Al Asmari Abdullah Faiz, Alqubaysi Tariq, Alanazi Fayez, Almutairi Ahmed, Armghan Ammar
Civil Engineering Department, College of Engineering, King Khalid University, Abha, Saudi Arabia.
Department of Civil Engineering, College of Engineering, Northern Border University, Arar, Saudi Arabia.
PLoS One. 2025 Mar 17;20(3):e0318997. doi: 10.1371/journal.pone.0318997. eCollection 2025.
Smart cities use Intelligent Transportation Systems (ITS) to manage traffic by continuously communicating with roadside infrastructure and nearby vehicles. Paused handoff interrupts grounded congestion, signal supervision, and path-shifting knowledge. Paused handoffs occur when cars wait to interact owing to volatile neighbours or heavily crowded roadside units. In congested metropolitan areas, ITS vehicle communication interruptions are a significant issue. This research addresses this issue. Hence, the research introduces the Cooperative Longevity of Interaction Model (CLoIM) to enhance communication reliability by minimizing the impact of paused handoff. The model employs a hybrid trained herd optimization algorithm to improve the longevity for interaction between vehicles and roadside units, minimizing handoff interruptions. The approach dynamically adjusts search strategies to prioritize high longevity interactions, improving communication stability. Results show that CLoIM increases longevity by 10.81% and reduces the paused handoff lag by 9.17%, effectively addressing the challenges of vehicle density and mobility in ITS scenarios.

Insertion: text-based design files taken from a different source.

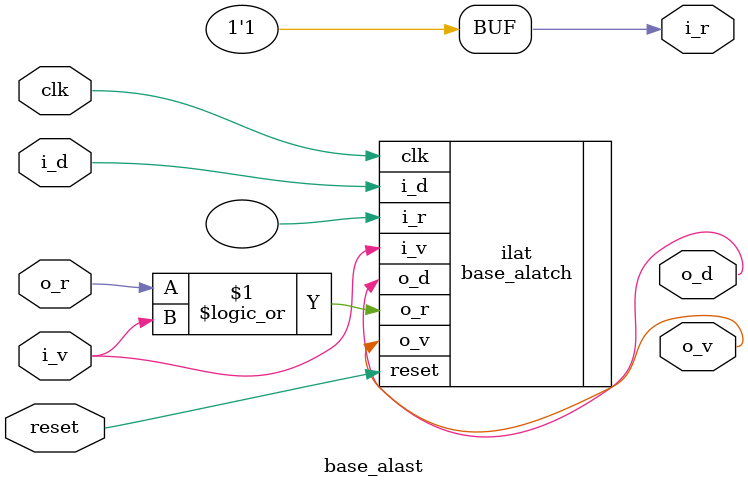
<source format=sv>
/*
 * Copyright 2017 IBM Corporation
 * Licensed to the Apache Software Foundation (ASF) under one
 * or more contributor license agreements.  See the NOTICE file
 * distributed with this work for additional information
 * regarding copyright ownership.  The ASF licenses this file
 * to you under the Apache License, Version 2.0 (the
 * "License"); you may not use this file except in compliance
 * with the License.  You may obtain a copy of the License at
 *
 *     http://www.apache.org/licenses/LICENSE-2.0
 *
 * Unless required by applicable law or agreed to in writing, software
 * distributed under the License is distributed on an "AS IS" BASIS,
 * WITHOUT WARRANTIES OR CONDITIONS OF ANY KIND, either express or implied.
 * See the License for the specific language governing permissions and
 * limitations under the License.
 *
 * Author: Andrew K Martin akmartin@us.ibm.com
 */
 
module base_alast#(parameter width=1)
   (input clk,
    input 	       reset,
    output 	       i_r,
    input 	       i_v,
    input [0:width-1]  i_d,

    input 	       o_r,
    output 	       o_v,
    output [0:width-1] o_d
    );

   base_alatch#(.width(width)) ilat(.clk(clk),.reset(reset),.i_r(),.i_v(i_v),.i_d(i_d), .o_v(o_v), .o_d(o_d), .o_r(o_r || i_v));
   assign i_r = 1'b1;
endmodule // base_alast

   
   
  

</source>
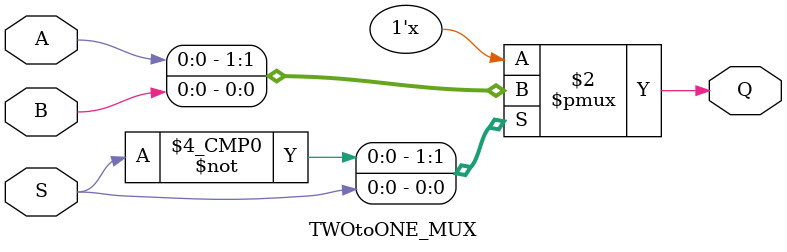
<source format=v>
module TWOtoONE_MUX(A, B, S, Q);
	input A, B, S;
	output reg Q;
	
	always @ * begin
		case (S)
			0: Q=A;
			1: Q=B;
		endcase
	end 
endmodule 
</source>
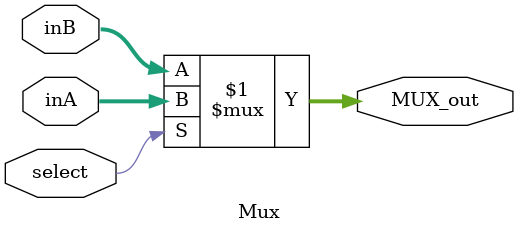
<source format=v>
`timescale 1ns / 1ps


module Mux
#(parameter WIDTH_MUX = 5)
(
output [WIDTH_MUX-1:0] MUX_out,
input [WIDTH_MUX-1:0] inA,
input [WIDTH_MUX-1:0] inB,
input select //select signal   
);

    assign MUX_out = (select) ? inA : inB ; //if select is 1, choose inA. Otherwise, choose inB

endmodule

</source>
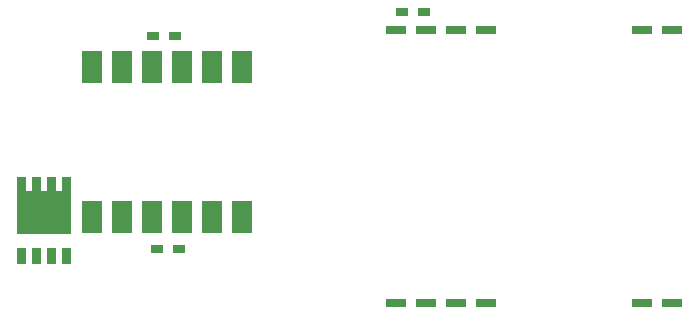
<source format=gbp>
G04*
G04 #@! TF.GenerationSoftware,Altium Limited,Altium Designer,24.0.1 (36)*
G04*
G04 Layer_Color=128*
%FSLAX44Y44*%
%MOMM*%
G71*
G04*
G04 #@! TF.SameCoordinates,72622C8A-B07E-4F55-B3FE-632304D3AF33*
G04*
G04*
G04 #@! TF.FilePolarity,Positive*
G04*
G01*
G75*
%ADD28R,1.0160X0.7620*%
%ADD110R,1.6510X0.8000*%
%ADD111R,1.7000X2.8000*%
G36*
X108140Y203989D02*
X108090D01*
Y168840D01*
X62090D01*
Y203989D01*
X62040D01*
Y217199D01*
X70040D01*
Y204840D01*
X74740D01*
Y217199D01*
X82740D01*
Y204840D01*
X87440D01*
Y217199D01*
X95440D01*
Y204840D01*
X100140D01*
Y217199D01*
X108140D01*
Y203989D01*
D02*
G37*
G36*
Y143481D02*
X100140D01*
Y156691D01*
X108140D01*
Y143481D01*
D02*
G37*
G36*
X95440D02*
X87440D01*
Y156691D01*
X95440D01*
Y143481D01*
D02*
G37*
G36*
X82740D02*
X74740D01*
Y156691D01*
X82740D01*
Y143481D01*
D02*
G37*
G36*
X70040D02*
X62040D01*
Y156691D01*
X70040D01*
Y143481D01*
D02*
G37*
D28*
X406781Y356870D02*
D03*
X388239D02*
D03*
X181229Y156210D02*
D03*
X199771D02*
D03*
X195961Y336550D02*
D03*
X177419D02*
D03*
D110*
X617220Y110490D02*
D03*
X591820D02*
D03*
X459740D02*
D03*
X434340D02*
D03*
X408940D02*
D03*
X383540D02*
D03*
Y341630D02*
D03*
X408940D02*
D03*
X434340D02*
D03*
X459740D02*
D03*
X591820D02*
D03*
X617220D02*
D03*
D111*
X151130Y182880D02*
D03*
X125730D02*
D03*
X176530D02*
D03*
X201930D02*
D03*
X227330D02*
D03*
X252730D02*
D03*
Y309880D02*
D03*
X227330D02*
D03*
X201930D02*
D03*
X176530D02*
D03*
X151130D02*
D03*
X125730D02*
D03*
M02*

</source>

智慧城市利用智能交通系统(ITS),通过与路边基础设施和附近车辆持续通信来管理交通。暂停切换会中断地面拥堵、信号监控和路径切换知识。当车辆由于不稳定的邻域或路边单元严重拥挤而等待交互时,就会发生暂停切换。在拥堵的大都市地区,ITS车辆通信中断是一个重大问题。本研究解决了这一问题。因此,该研究引入了交互合作寿命模型(CLoIM),通过最小化暂停切换的影响来提高通信可靠性。该模型采用混合训练的群体优化算法来提高车辆与路边单元之间交互的寿命,最大限度地减少切换中断。该方法动态调整搜索策略,优先考虑高寿命交互,提高通信稳定性。结果表明,CLoIM将寿命提高了10.81%,并将暂停切换延迟降低了9.17%,有效应对了ITS场景中车辆密度和移动性的挑战。